[Stored data entries]

=== Begin Enclosure ===

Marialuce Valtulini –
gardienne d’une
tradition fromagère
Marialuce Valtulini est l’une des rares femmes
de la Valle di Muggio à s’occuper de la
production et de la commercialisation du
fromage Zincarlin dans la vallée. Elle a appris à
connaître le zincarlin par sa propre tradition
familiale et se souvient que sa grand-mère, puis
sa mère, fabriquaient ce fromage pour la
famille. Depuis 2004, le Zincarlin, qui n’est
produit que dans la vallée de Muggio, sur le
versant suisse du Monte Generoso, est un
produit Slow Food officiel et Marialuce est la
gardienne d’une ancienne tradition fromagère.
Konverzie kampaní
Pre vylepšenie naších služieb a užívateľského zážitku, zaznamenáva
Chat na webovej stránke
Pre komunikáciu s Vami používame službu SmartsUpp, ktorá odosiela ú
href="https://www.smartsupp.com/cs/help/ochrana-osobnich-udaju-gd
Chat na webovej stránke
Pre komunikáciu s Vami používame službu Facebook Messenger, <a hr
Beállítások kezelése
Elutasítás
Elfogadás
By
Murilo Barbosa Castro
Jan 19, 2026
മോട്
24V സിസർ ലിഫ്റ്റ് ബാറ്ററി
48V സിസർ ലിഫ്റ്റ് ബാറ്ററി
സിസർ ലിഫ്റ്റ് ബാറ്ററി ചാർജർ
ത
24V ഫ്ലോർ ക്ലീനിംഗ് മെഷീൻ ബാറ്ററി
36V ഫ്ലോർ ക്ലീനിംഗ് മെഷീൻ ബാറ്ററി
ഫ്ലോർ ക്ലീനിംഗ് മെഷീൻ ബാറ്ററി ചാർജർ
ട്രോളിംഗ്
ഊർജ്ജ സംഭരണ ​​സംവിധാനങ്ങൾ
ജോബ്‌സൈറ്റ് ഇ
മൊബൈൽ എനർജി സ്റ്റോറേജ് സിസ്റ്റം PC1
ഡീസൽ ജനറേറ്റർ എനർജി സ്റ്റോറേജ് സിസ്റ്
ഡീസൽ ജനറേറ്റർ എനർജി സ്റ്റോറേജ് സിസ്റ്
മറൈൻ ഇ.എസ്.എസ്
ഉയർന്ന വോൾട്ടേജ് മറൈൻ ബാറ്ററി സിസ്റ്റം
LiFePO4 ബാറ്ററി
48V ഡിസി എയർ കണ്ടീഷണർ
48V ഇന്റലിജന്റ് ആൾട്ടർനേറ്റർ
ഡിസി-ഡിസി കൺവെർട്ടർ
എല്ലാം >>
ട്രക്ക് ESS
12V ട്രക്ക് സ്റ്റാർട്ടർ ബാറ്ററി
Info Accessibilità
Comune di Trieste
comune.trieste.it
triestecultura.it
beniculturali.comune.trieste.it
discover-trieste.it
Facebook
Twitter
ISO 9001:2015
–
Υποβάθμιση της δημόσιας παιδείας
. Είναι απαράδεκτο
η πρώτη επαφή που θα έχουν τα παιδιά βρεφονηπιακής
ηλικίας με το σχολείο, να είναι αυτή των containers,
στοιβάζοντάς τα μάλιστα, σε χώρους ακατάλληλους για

=== End Enclosure ===

ABOUT THIS EXERCISE |
This exercise needs each record retyped exactly as shown.

EXERCISE RESPONSE |
Marialuce Valtulini –
gardienne d’une
tradition fromagère
Marialuce Valtulini est l’une des rares femmes
de la Valle di Muggio à s’occuper de la
production et de la commercialisation du
fromage Zincarlin dans la vallée. Elle a appris à
connaître le zincarlin par sa propre tradition
familiale et se souvient que sa grand-mère, puis
sa mère, fabriquaient ce fromage pour la
famille. Depuis 2004, le Zincarlin, qui n’est
produit que dans la vallée de Muggio, sur le
versant suisse du Monte Generoso, est un
produit Slow Food officiel et Marialuce est la
gardienne d’une ancienne tradition fromagère.
Konverzie kampaní
Pre vylepšenie naších služieb a užívateľského zážitku, zaznamenáva
Chat na webovej stránke
Pre komunikáciu s Vami používame službu SmartsUpp, ktorá odosiela ú
href="https://www.smartsupp.com/cs/help/ochrana-osobnich-udaju-gd
Chat na webovej stránke
Pre komunikáciu s Vami používame službu Facebook Messenger, <a hr
Beállítások kezelése
Elutasítás
Elfogadás
By
Murilo Barbosa Castro
Jan 19, 2026
മോട്
24V സിസർ ലിഫ്റ്റ് ബാറ്ററി
48V സിസർ ലിഫ്റ്റ് ബാറ്ററി
സിസർ ലിഫ്റ്റ് ബാറ്ററി ചാർജർ
ത
24V ഫ്ലോർ ക്ലീനിംഗ് മെഷീൻ ബാറ്ററി
36V ഫ്ലോർ ക്ലീനിംഗ് മെഷീൻ ബാറ്ററി
ഫ്ലോർ ക്ലീനിംഗ് മെഷീൻ ബാറ്ററി ചാർജർ
ട്രോളിംഗ്
ഊർജ്ജ സംഭരണ ​​സംവിധാനങ്ങൾ
ജോബ്‌സൈറ്റ് ഇ
മൊബൈൽ എനർജി സ്റ്റോറേജ് സിസ്റ്റം PC1
ഡീസൽ ജനറേറ്റർ എനർജി സ്റ്റോറേജ് സിസ്റ്
ഡീസൽ ജനറേറ്റർ എനർജി സ്റ്റോറേജ് സിസ്റ്
മറൈൻ ഇ.എസ്.എസ്
ഉയർന്ന വോൾട്ടേജ് മറൈൻ ബാറ്ററി സിസ്റ്റം
LiFePO4 ബാറ്ററി
48V ഡിസി എയർ കണ്ടീഷണർ
48V ഇന്റലിജന്റ് ആൾട്ടർനേറ്റർ
ഡിസി-ഡിസി കൺവെർട്ടർ
എല്ലാം >>
ട്രക്ക് ESS
12V ട്രക്ക് സ്റ്റാർട്ടർ ബാറ്ററി
Info Accessibilità
Comune di Trieste
comune.trieste.it
triestecultura.it
beniculturali.comune.trieste.it
discover-trieste.it
Facebook
Twitter
ISO 9001:2015
–
Υποβάθμιση της δημόσιας παιδείας
. Είναι απαράδεκτο
η πρώτη επαφή που θα έχουν τα παιδιά βρεφονηπιακής
ηλικίας με το σχολείο, να είναι αυτή των containers,
στοιβάζοντάς τα μάλιστα, σε χώρους ακατάλληλους για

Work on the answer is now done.